The AlphaFold tab on protein pages displays the predicted structure in the Molstar viewer and the InterPro matches in the protein sequence viewer. Hovering over a match in the sequence viewer highlights the corresponding region in the 3D view, as shown in Figure 3.
Figure 3. Interaction between the protein sequence viewer and Molstar viewer for AlphaFold structure prediction for O02741.
The list of domain architectures are now scaled in reference to the protein with the longest sequence on the page, as shown in Figure 4B.
Figure 4. Old (A) and new (B) domain architecture representation for PF00120.
Due to the decommissioning of the Pfam website, we have removed all the links to it.
Different alignments can be visualised from the Alignments tab in Pfam signature pages. The dropdown list allows you to choose the alignment of interest, it now includes the number of sequences for each alignment.

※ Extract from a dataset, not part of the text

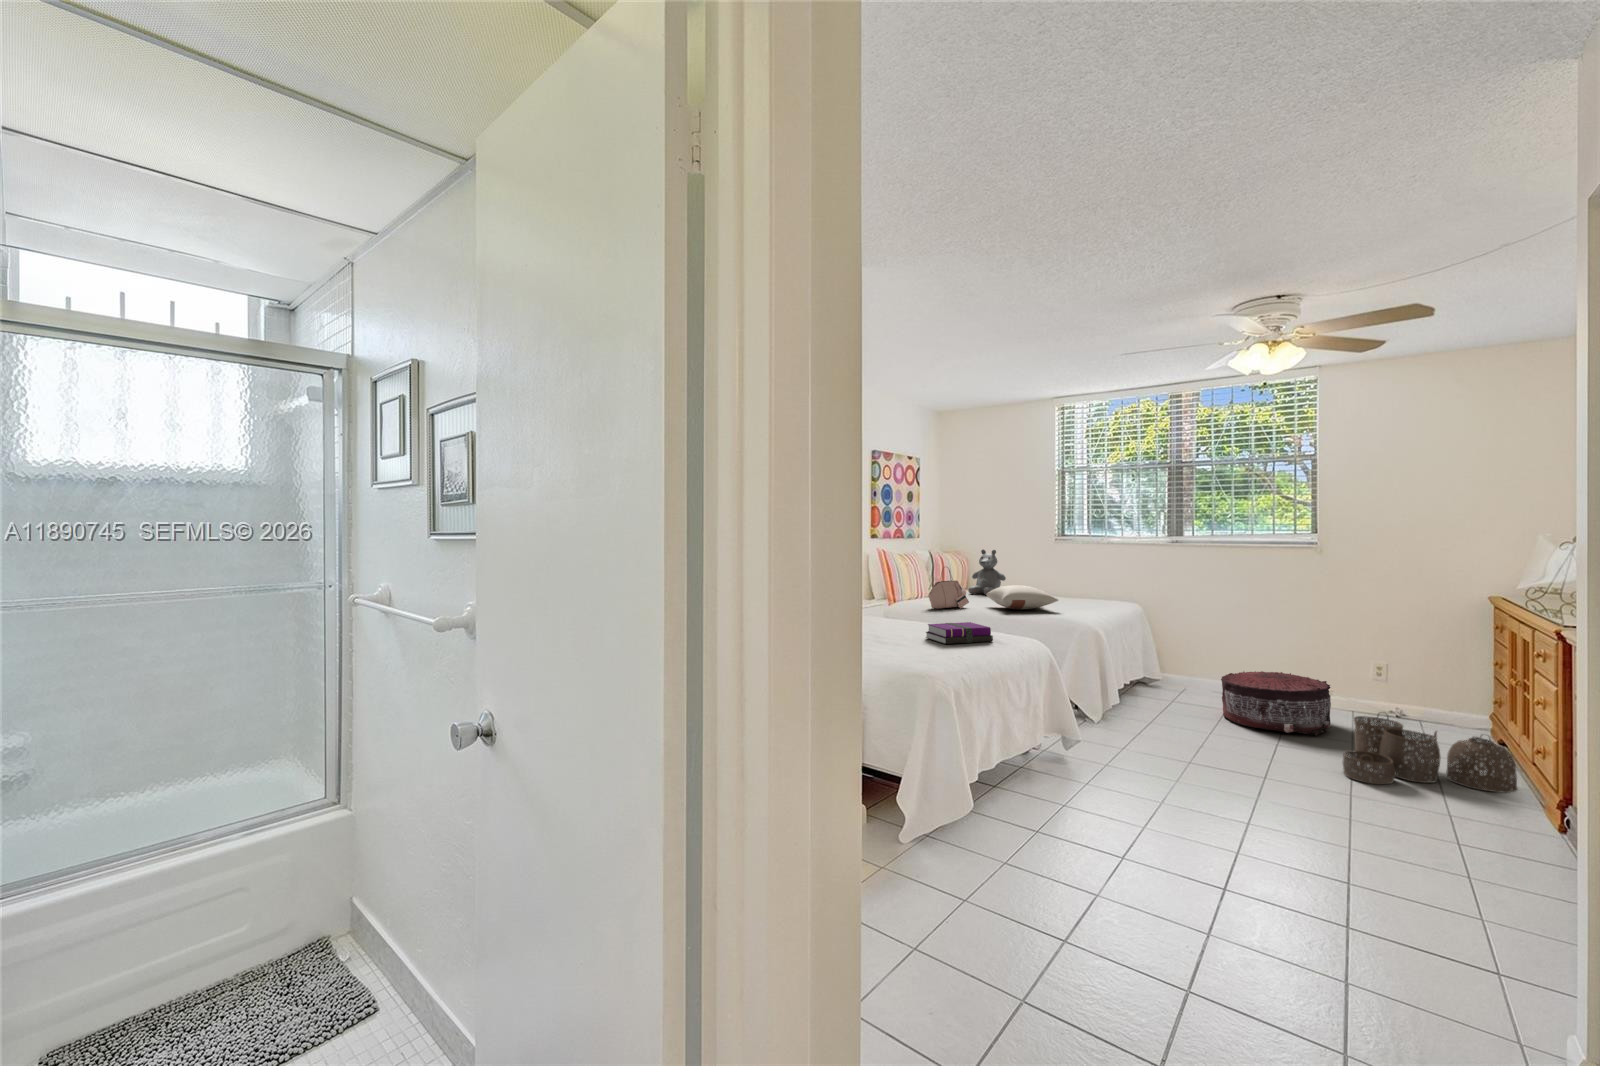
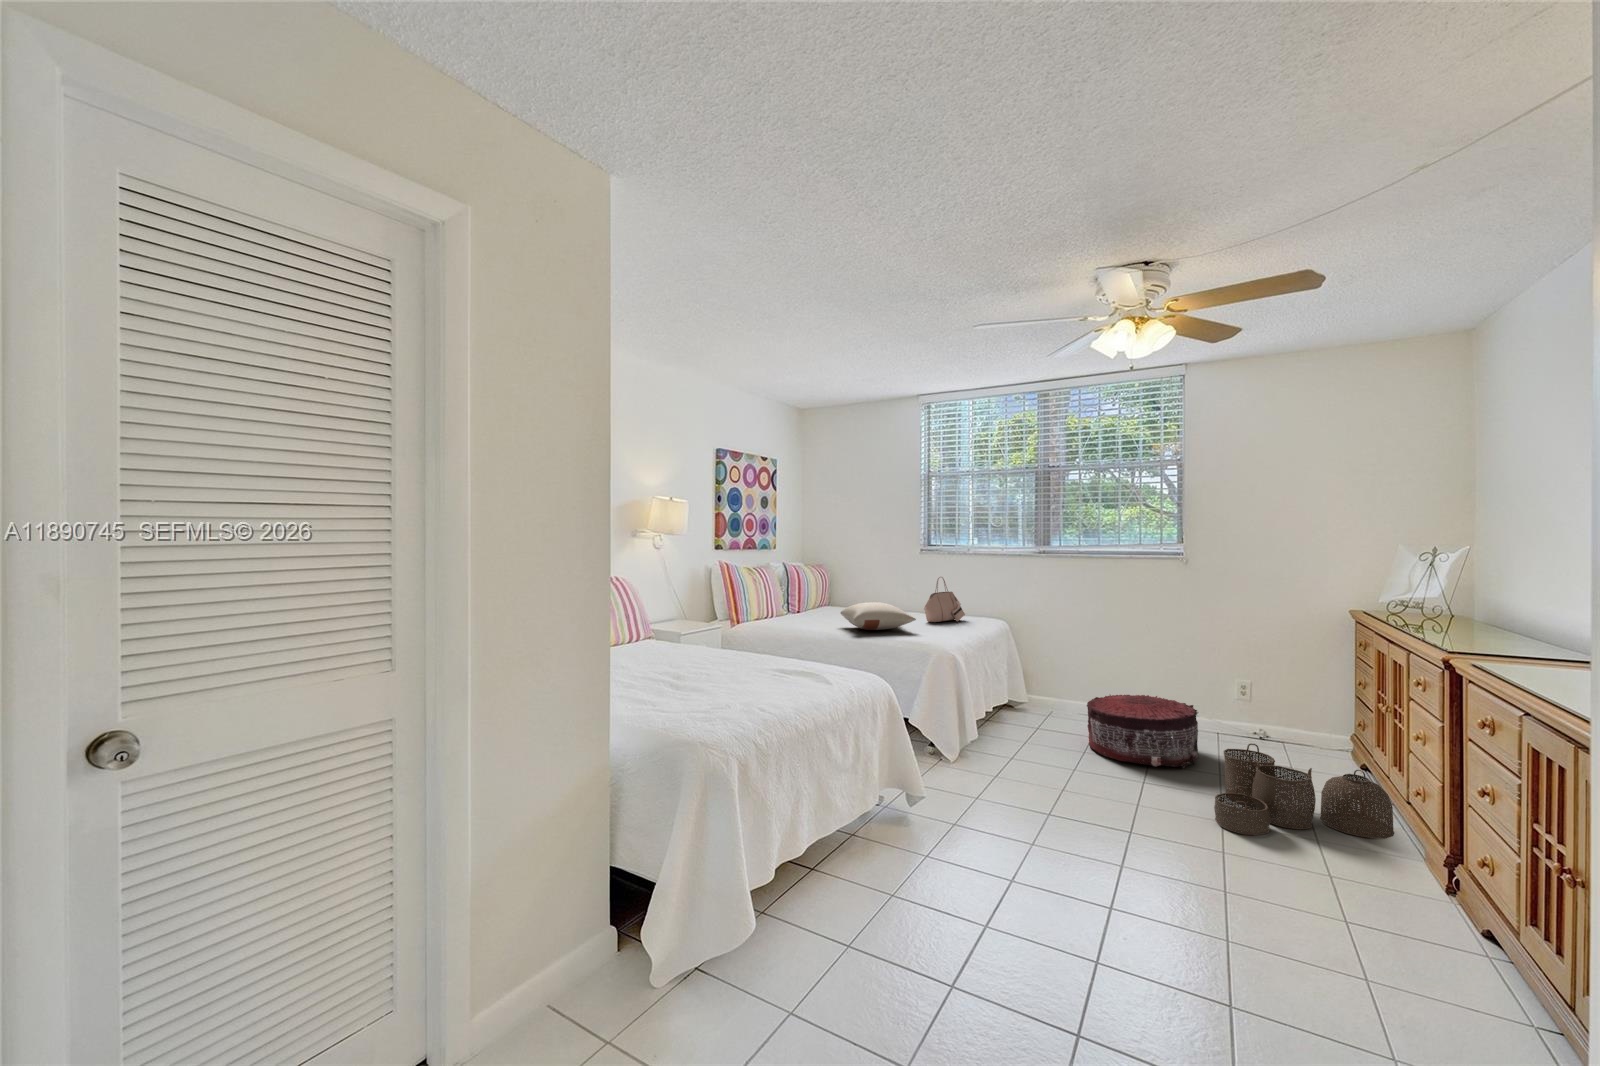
teddy bear: present [968,549,1006,595] -> none [829,561,869,611]
handbag: present [928,567,969,609] -> present [924,577,965,622]
notebook: present [926,622,993,644] -> none [742,654,822,686]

Short name is now included in the list of entries of a clan. Since March 2021, Pfam and the Google Research team led by Dr Lucy Colwell have been collaborating over Pfam-N, a deep learning methodology developed to increase the Pfam coverage of protein sequences. We have now included the Pfam-N annotation for the whole of UniProtKB proteins. These annotations are available in the Other features section of the protein sequence viewer, as shown in Figure 2. More details about these annotations can be found in a Pfam blog post.
The sequence search now supports the submission of multiple protein sequences at the same time, and groups them as a single job in the results, as shown in Figure 6.
Figure 6. Example of batch search listed in the InterProScan search results table.
The Download page allows you to download InterPro, InterProScan, Pfam, Prints and SFLD datasets.
The protein sequence viewer in the InterProScan results now allows to display short names, names and accessions.
Issues with the print and snapshot options in the protein sequence viewer layout have been resolved.